Messier 103 - Open Cluster
Messier 103 (also as NGC 581) is a small open cluster of many faint stars
in Cassiopeia. It was discovered on 27 March 1781 by Pierre Méchain, but
later added as Charles Messier's last deep-sky object in his catalogue.
It is located 9,400 light-years from Earth and is about 15 light years across.
It holds two prominent stars, of which the brightest is magnitude 10.5, and in
the center of the cluster, another magnitude 10.8 red giant. Another bright
foreground object is the double star Struve 131, but is not a member of the
cluster. Cluster membership is about 172 stars based on >50% probability of
gravitational attachment that binds the cluster together. Messier 103 is
between 12.6 million to 25 million years in age.

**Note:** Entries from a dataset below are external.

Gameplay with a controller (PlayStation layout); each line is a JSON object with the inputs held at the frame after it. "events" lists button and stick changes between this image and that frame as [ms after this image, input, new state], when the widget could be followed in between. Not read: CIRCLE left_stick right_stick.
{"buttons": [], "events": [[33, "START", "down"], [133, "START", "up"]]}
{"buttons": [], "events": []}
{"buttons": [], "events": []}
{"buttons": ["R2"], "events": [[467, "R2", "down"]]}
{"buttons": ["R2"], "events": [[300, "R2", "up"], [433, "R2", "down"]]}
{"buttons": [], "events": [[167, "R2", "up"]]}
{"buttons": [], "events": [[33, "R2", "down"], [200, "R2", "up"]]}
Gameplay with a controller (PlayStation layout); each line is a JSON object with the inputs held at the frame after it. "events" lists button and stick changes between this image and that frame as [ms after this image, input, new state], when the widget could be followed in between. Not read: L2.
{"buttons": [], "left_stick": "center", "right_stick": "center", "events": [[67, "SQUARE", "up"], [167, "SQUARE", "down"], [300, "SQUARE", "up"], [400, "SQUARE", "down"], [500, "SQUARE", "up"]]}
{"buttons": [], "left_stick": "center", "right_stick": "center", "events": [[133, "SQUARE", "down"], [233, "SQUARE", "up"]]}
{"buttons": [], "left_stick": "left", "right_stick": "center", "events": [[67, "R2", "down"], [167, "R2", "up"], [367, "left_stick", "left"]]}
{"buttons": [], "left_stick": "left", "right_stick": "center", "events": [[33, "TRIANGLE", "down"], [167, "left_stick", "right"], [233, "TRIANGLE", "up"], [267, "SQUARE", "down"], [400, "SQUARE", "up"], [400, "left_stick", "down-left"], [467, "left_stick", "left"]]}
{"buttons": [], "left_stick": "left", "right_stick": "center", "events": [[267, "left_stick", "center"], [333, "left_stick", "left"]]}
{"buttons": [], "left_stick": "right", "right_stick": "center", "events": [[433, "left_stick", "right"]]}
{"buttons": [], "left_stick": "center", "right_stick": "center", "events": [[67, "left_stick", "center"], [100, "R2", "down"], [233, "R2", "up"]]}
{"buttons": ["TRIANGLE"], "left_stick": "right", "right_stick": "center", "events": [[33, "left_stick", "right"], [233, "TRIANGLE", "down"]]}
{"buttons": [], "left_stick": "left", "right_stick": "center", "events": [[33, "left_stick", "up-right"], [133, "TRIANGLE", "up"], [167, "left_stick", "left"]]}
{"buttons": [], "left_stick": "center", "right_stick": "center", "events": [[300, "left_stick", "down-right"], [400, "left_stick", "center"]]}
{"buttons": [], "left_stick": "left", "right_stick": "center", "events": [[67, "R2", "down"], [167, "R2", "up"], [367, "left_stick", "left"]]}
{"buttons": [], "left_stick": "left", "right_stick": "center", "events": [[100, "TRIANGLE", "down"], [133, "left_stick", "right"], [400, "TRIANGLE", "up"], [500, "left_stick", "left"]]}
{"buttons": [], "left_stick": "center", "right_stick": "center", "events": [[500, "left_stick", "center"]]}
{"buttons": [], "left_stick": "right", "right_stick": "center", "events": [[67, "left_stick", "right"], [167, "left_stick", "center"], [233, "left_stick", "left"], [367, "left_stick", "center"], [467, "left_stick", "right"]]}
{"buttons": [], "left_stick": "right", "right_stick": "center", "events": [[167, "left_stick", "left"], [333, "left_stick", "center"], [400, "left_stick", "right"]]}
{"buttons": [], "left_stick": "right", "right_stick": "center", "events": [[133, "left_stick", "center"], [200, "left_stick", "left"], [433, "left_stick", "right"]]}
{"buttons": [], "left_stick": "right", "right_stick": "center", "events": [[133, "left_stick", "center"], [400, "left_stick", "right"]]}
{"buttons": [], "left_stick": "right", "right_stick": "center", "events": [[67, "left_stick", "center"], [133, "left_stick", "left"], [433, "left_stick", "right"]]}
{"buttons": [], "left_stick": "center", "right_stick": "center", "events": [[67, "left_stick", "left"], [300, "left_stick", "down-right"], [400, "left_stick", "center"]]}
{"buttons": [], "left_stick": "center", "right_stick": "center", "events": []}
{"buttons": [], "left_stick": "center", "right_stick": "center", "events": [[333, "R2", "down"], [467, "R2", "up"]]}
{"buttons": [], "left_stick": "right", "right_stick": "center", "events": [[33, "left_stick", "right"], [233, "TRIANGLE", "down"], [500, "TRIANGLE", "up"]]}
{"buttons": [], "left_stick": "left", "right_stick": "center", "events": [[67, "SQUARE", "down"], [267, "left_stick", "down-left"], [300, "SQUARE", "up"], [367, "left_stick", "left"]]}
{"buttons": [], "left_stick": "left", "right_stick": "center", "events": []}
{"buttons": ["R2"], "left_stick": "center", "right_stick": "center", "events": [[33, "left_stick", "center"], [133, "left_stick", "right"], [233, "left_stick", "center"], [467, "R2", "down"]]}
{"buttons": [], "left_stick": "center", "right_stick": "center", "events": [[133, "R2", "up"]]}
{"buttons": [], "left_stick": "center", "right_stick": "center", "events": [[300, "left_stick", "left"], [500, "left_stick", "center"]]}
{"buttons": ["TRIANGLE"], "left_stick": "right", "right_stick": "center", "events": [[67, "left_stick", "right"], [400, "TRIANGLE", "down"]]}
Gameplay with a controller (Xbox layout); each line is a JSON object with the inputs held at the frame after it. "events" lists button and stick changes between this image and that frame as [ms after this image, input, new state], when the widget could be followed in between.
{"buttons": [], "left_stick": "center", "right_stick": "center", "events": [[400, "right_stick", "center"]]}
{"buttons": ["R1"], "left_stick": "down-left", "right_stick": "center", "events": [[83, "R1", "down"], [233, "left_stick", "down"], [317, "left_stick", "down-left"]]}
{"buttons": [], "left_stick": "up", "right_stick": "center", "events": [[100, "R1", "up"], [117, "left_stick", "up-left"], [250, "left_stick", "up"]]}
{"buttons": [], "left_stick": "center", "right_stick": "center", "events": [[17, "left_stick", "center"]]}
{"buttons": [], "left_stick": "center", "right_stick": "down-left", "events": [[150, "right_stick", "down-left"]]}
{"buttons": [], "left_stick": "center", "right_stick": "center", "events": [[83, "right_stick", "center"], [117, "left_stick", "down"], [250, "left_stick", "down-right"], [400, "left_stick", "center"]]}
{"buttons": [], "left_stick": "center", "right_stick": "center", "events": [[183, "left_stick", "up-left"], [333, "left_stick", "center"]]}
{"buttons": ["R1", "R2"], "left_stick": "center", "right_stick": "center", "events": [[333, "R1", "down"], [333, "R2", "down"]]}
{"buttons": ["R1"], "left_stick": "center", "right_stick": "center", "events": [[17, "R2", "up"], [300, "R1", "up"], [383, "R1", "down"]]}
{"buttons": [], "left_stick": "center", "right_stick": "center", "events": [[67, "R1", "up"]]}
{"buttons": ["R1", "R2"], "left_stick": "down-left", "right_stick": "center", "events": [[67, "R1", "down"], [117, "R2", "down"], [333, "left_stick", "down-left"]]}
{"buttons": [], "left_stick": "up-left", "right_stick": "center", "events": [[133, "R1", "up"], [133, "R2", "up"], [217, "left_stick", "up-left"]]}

After the discovery of Messier 101 through 103 by Pierre Méchain, Messier later
added this open cluster to his own catalogue. In 1783, William Herschel described
the region of MESSIER 103 as 14 to 16 pretty large stars and with great many
extremely faint ones. Åke Wallenquist first identified 40 stars in Messier 103
while Antonín Bečvář raised this to 60. Archinal and Hynes suggest that the
cluster has 172 stars. Admiral William Henry Smyth pointed out the cluster's
10.8-magnitude red giant, citing it was a double star on Cassiopeia's knee,
about 1° northeast of Delta Cassiopeiae, sometimes called as Ruchbah or Rukhbah.
Equipment:
OTA: Apertura 6" Ritchey-Chretien Reflector (f/9)
Reducer: Astro-Physics CCDT67 0.67x Reducer (f/6 overall)
Filter: SVBONY CLS City-Light-Suppression Filter
Camera: ZWO ASI183MC Pro Cooled Color Camera (20.1 mp)
Guide Scope: SVBONY SV106 50mm f/3.8
Guide Camera: ZWO ASI120MM Mini Guide Camera
5x60s subs (5 minutes) stacked in SharpCap 4.1 with dark & flats
Processed with GraXpert, Topaz DeNoise AI, and Siril.